- Pitcher
- Born: December 1, 1925 Lyman, Washington, U.S.
- Died: March 15, 2008 (aged 82) Sedro-Woolley, Washington, U.S.
- Batted: LeftThrew: Left

MLB debut
- August 26, 1951, for the Philadelphia Phillies

Last MLB appearance
- September 16, 1952, for the Cincinnati Reds

MLB statistics
- Win–loss record: 2–4
- Earned run average: 4.19
- Innings pitched: 43
- Stats at Baseball Reference

Teams
- Philadelphia Phillies (1951); Cincinnati Reds (1952);

= Niles Jordan =

American baseball player (1925–2008)

Niles Chapman Jordan (December 1, 1925 – March 15, 2008) was an American professional baseball player, a pitcher who appeared in Major League Baseball during the 1951 and 1952 seasons for the Philadelphia Phillies and Cincinnati Reds. Listed at 5 ft 11 in and 180 lb, he batted and threw left-handed.

A native of Lyman, Washington, Jordan attended Sedro-Woolley High School before enlisting the United States Navy upon graduation in 1943. He served on the destroyer USS Bennett, taking part at the battles of Iwo Jima and Okinawa. On April 7, 1945, Jordan survived a hit from a Japanese kamikaze fighter on the Bennett.
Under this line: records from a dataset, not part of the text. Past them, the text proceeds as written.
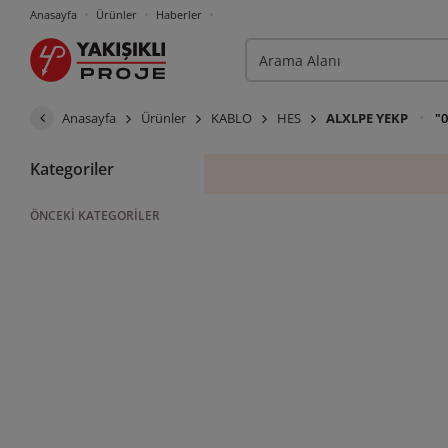
Anasayfa
Ürünler
Haberler
Anasayfa
Ürünler
KABLO
HES
ALXLPE YEKP
"0
Kategoriler
ÖNCEKI KATEGORILER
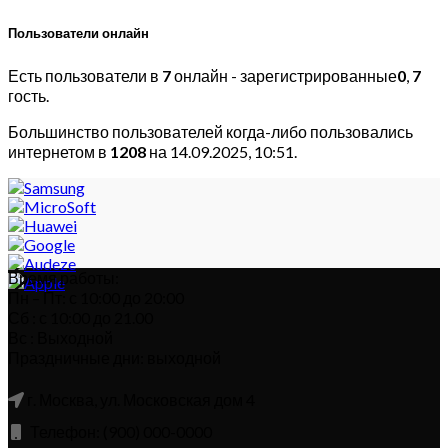
Пользователи онлайн
Есть пользователи в
7
онлайн - зарегистрированные
0
,
7
гость.
Большинство пользователей когда-либо пользовались
интернетом в
1208
на 14.09.2025, 10:51.
Время работы:
Пн – Пт: с 10:00 до 20:00
Сб : с 10:00 до 21.00
Вс : Выходной
Праздничные дни: выходной
г. Москва, ул. Московская дом 4
Телефон: (900) 000-0000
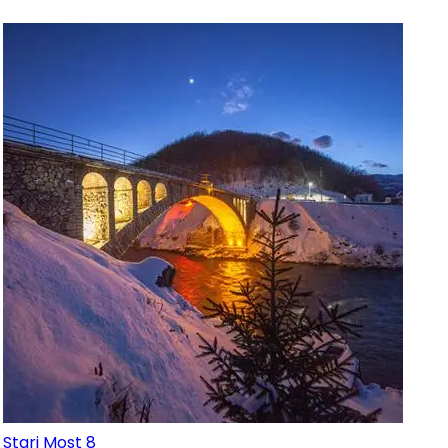
Stari Most 8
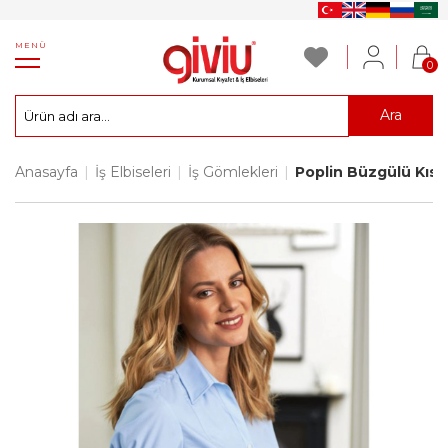
MENÜ
0
Ara
Anasayfa
|
İş Elbiseleri
|
İş Gömlekleri
|
Poplin Büzgülü Kısa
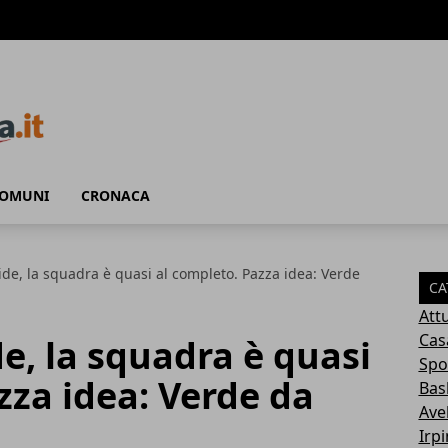
COMUNI
CRONACA
ide, la squadra è quasi al completo. Pazza idea: Verde
CA
Attu
Cas
de, la squadra è quasi
Spo
zza idea: Verde da
Bas
Avel
Irp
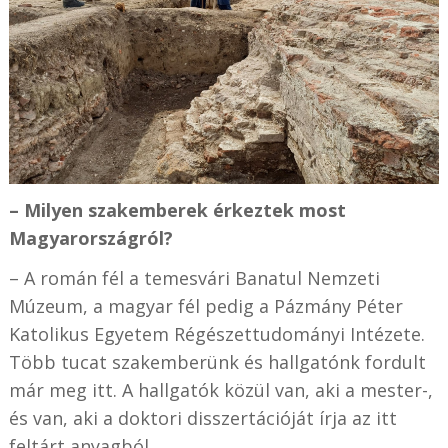
– Milyen szakemberek érkeztek most
Magyarországról?
– A román fél a temesvári Banatul Nemzeti
Múzeum, a magyar fél pedig a Pázmány Péter
Katolikus Egyetem Régészettudományi Intézete.
Több tucat szakemberünk és hallgatónk fordult
már meg itt. A hallgatók közül van, aki a mester-,
és van, aki a doktori disszertációját írja az itt
feltárt anyagból.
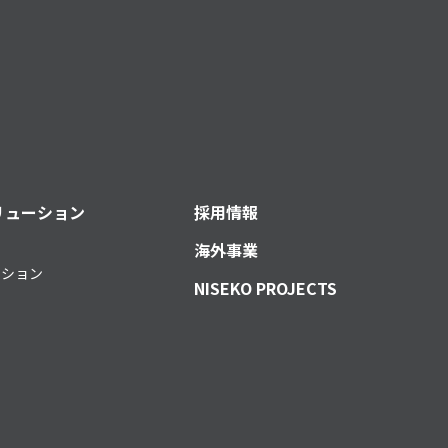
リューション
採用情報
海外事業
ーション
NISEKO PROJECTS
Jordan later pitched for the Sedro-Woolley in the local city league and in 1948 was signed by the Philadelphia Phillies. He was sent to the Klamath Falls Gems of the Far West League where, in 1949, he finished with a 19–7 mark and a 4.35 ERA. In 1950 he was promoted to the Terre Haute Phillies of the Three-I League where he was 17–6, and then enjoyed his best season with Wilmington of the Interstate League in 1951, going 21–3 with 20 complete games (including two one-hitters) and earned a late-season call-up to Philadelphia. Before the 1952 season, he was obtained by the Cincinnati Reds along with Eddie Pellagrini, Andy Seminick and Dick Sisler in the same transaction that brought Connie Ryan, Smoky Burgess and Howie Fox to the Phillies.

In a two-season career, Jordan posted a 2–4 record with a 4.19 ERA in eight appearances, including a shutout, giving up 22 runs (two unearned) on 49 hits and 11 walks while striking out 13 in 43.0 innings of work.

Following his baseball career, Jordan returned to Sedro Woolley, Washington, just miles from his birthplace, where he worked in the lumber industry for many years. He died in the Life Care Center of Skagit Valley at the age of 82.